# Spring auction in April.



## misl (May 1, 2010)

Hi Folks

Just a note about the spring auction, It is a members only to sell, you can join that night if you like. Buying is open to anyone ,
Great night to come if you have not been before.
This year it is also a plant and fish auction only, save up your equipment for the big november annual auction, that is an all day affair.


----------



## pieces71 (Apr 21, 2010)

more info pls...where... when....etc..


----------



## AquaAddict (Dec 4, 2010)

Our Annual Spring Auction is Wednesday, April 13th at the Vancouver Public Aquarium, Marilyn Blusson Centre, side entrance. Just follow everybody else over the bridge in the Aquarium. You will see us just inside where you can sign in as a guest or member.


----------



## Nephrus (Apr 2, 2011)

what time will this be or is it the whole day?


----------



## CRS Fan (Apr 21, 2010)

Nephrus said:


> what time will this be or is it the whole day?

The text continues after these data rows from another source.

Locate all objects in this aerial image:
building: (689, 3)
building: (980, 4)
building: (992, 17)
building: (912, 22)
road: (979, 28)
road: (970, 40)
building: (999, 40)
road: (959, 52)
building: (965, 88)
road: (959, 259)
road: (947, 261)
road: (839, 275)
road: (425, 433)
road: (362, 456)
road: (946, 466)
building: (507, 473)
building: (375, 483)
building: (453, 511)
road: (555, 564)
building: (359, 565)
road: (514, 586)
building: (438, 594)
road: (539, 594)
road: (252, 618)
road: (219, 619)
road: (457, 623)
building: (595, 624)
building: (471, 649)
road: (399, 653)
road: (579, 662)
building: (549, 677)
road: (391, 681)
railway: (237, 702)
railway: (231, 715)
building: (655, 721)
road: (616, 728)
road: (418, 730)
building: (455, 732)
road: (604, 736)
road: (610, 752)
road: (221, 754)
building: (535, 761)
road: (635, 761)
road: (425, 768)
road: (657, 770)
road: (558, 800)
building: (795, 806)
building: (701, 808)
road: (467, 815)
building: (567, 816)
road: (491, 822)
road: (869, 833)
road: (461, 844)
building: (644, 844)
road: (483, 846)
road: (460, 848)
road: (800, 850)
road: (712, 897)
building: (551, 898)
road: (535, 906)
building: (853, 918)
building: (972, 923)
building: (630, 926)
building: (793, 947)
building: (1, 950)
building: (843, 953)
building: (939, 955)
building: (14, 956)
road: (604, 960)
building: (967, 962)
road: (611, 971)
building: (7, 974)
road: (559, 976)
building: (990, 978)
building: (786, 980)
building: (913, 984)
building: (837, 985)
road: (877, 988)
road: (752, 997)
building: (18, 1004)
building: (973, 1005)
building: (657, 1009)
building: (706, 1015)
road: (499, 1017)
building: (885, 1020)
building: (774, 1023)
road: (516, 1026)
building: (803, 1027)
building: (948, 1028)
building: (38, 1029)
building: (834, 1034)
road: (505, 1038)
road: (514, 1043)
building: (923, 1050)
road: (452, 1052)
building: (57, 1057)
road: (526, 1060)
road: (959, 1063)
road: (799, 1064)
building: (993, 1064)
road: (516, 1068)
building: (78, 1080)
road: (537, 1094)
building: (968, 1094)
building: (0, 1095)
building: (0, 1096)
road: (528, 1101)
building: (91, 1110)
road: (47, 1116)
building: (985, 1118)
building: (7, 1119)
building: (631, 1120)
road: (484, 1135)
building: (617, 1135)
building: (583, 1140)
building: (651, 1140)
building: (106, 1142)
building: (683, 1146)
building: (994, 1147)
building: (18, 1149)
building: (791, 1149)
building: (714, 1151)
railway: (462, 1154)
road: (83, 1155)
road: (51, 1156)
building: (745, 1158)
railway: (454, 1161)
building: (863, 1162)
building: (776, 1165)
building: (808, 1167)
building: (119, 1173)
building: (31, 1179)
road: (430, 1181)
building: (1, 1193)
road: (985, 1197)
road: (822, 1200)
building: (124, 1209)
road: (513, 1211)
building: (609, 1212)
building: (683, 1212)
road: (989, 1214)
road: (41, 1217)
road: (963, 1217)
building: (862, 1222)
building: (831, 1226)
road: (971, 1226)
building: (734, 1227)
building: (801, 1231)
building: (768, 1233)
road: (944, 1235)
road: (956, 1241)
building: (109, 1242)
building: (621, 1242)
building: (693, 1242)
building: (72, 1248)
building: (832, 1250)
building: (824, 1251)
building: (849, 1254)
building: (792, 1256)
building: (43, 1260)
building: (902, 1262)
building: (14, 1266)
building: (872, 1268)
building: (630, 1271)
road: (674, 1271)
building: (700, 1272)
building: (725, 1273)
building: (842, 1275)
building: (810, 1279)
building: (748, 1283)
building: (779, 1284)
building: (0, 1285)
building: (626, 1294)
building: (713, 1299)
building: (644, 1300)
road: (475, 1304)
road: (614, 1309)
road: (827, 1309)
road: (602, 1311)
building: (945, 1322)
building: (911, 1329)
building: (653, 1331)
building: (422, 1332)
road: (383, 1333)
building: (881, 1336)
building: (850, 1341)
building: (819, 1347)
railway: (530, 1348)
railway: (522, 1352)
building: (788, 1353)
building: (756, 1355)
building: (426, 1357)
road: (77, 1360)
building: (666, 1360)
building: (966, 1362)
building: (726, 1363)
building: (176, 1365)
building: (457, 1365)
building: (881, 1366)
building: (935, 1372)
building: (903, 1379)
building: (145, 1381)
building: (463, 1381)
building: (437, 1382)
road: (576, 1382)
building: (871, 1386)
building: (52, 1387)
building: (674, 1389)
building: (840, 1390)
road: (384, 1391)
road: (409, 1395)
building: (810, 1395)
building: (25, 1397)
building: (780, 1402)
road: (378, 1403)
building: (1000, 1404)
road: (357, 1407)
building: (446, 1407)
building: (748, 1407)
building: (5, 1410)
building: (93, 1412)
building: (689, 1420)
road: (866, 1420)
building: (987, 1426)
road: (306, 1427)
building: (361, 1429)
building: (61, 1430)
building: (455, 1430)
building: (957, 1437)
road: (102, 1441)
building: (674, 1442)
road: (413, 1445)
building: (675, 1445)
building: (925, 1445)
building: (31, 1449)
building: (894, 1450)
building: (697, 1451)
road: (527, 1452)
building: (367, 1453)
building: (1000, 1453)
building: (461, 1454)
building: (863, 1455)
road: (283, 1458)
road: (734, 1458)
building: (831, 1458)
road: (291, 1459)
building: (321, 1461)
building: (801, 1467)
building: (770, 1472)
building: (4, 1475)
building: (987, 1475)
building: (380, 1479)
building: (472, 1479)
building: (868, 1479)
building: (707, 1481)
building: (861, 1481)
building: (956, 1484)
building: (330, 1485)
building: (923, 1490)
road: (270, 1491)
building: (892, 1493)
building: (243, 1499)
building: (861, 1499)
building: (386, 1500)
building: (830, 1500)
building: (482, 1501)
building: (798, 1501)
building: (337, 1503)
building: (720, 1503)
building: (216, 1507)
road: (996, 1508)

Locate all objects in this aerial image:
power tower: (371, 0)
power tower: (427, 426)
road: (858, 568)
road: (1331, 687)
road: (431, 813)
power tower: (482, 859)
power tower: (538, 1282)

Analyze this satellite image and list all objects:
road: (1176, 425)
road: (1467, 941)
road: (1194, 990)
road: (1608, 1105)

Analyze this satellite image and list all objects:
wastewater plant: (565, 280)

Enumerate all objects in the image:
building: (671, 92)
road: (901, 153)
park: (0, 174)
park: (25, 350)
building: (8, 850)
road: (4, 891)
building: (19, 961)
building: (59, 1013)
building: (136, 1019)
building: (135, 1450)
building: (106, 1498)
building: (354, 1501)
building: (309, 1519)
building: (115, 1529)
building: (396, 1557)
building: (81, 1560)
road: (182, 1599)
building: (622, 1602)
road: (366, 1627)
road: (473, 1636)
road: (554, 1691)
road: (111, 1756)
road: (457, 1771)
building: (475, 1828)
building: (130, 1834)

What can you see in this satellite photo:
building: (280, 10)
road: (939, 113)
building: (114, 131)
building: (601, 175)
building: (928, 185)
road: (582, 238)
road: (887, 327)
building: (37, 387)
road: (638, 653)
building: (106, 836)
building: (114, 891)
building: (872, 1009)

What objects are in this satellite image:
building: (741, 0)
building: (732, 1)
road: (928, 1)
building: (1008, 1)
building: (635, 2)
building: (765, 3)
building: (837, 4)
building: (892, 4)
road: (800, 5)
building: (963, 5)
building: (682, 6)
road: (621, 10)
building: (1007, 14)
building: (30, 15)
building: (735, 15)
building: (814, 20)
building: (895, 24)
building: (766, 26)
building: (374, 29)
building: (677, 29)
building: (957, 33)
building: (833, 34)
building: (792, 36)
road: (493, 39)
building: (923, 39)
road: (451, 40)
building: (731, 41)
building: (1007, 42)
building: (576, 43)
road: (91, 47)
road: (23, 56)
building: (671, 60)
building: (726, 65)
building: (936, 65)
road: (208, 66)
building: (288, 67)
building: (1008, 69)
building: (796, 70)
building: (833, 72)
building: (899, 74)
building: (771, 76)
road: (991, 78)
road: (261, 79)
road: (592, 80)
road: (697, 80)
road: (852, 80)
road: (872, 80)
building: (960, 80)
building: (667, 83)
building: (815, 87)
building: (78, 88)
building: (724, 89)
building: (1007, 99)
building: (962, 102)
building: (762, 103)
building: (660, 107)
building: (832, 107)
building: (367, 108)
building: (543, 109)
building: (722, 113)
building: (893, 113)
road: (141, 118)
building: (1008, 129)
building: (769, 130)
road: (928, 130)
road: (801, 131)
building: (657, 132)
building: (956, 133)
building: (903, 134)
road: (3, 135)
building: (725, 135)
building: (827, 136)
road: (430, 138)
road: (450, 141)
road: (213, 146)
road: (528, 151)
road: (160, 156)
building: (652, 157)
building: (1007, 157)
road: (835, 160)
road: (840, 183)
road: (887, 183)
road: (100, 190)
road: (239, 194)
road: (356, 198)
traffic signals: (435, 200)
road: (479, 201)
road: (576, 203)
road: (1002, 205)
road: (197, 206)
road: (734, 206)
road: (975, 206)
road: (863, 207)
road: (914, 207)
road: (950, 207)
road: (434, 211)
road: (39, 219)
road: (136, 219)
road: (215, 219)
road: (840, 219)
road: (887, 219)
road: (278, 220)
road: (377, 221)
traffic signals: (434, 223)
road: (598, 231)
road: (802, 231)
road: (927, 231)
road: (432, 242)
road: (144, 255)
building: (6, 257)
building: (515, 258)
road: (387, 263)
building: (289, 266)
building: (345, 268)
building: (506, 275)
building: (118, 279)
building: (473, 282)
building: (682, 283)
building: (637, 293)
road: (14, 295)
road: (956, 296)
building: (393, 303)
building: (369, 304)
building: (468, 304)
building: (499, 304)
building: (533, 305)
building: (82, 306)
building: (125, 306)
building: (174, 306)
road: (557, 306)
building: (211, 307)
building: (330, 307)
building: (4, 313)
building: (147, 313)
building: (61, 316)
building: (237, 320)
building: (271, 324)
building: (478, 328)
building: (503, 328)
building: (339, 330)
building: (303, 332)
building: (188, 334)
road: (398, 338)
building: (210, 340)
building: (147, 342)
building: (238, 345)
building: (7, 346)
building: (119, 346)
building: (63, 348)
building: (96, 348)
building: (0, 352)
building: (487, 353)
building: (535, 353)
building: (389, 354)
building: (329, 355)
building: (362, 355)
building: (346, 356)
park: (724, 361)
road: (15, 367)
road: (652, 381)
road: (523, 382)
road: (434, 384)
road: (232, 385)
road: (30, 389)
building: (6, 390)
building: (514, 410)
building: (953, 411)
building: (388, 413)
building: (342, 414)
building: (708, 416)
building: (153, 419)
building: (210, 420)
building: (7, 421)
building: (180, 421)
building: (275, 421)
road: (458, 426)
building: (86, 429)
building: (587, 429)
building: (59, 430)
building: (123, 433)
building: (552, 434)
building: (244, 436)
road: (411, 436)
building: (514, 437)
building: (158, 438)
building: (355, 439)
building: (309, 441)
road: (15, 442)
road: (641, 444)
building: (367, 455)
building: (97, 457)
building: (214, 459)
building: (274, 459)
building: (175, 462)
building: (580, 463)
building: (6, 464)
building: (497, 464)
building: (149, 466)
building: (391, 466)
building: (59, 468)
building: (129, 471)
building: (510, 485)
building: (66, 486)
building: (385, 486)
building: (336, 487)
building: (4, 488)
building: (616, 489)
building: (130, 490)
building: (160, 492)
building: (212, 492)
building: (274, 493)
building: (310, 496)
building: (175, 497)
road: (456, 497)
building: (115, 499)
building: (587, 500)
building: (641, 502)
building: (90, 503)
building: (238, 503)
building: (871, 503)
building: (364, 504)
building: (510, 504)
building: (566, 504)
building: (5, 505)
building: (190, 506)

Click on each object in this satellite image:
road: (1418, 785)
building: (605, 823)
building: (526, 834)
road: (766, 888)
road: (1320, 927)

The auction begins at 7:30PM and will probably go to about 10:00PM.

Best regards,

Stuart


----------



## Mykiss (Apr 22, 2010)

Well, we try to get it done sooner than that. I think at around 10 pm is when everything will be all packed up and all the last few people will be leaving then. Most of the crowd will be leaving before that.
________


----------



## Phillyb (Jan 18, 2011)

so april 13th? is it free to walk in ?this sounds like a good day to stock up the tank


----------



## charles (Apr 21, 2010)

yup, it is... if you are looking for plants and fish, this is the one to go to.


----------



## davefrombc (Apr 21, 2010)

This thread gives you information on the meetings and icludes a picture of the rear of the aquarium building and walkway to the meeting rooms .
http://www.bcaquaria.com/forum/vancouver-aquatic-hobbyist-society-67/vahs-meetings-14318/


----------



## misl (May 1, 2010)

The annual VAHS spring auction is just a week away. April 13. Hope to see a lot of you there.


----------



## spit.fire (Jan 3, 2011)

id love to go but staying out in vancouver till 10pm is kinda late for me considering i would have to drive back to abbotsford after


----------



## MOLOTO (Jun 8, 2010)

Does anybody know if there are african cichlids being auctioned? Might be worth checking out.


----------



## charles (Apr 21, 2010)

They are usually. I think Ioan from the island is coming. He is like one of the best African cichlid breeders around. Oh, fishbait or Wayne usually comes as well as Barry... Kodak or Clayton, and a few others usually shows up as well.


----------



## kirkdgxp (Apr 21, 2010)

I understand that Charles is bringing Zebra Plecos


----------



## kirkdgxp (Apr 21, 2010)

And Salmon, Whales and a few Great White Sharks too


----------



## Brisch (May 13, 2010)

No dont bring the zebra plecos!!!! I need there to be one or two around when i get to buying some


----------



## charles (Apr 21, 2010)

Well, let me know what to bring for you... 2 more days


----------



## mysticalnet (Apr 22, 2010)

Wait, no shrimps?!


----------



## poiuy704 (Nov 6, 2010)

Damm! Canucks or fish I`m having a really tough time deciding. Really wish the game was another night


----------



## mysticalnet (Apr 22, 2010)

so are there shrimps or not?


----------



## mysticalnet (Apr 22, 2010)

Where were the zebra plecos? I was waiting for them to be auctioned!


----------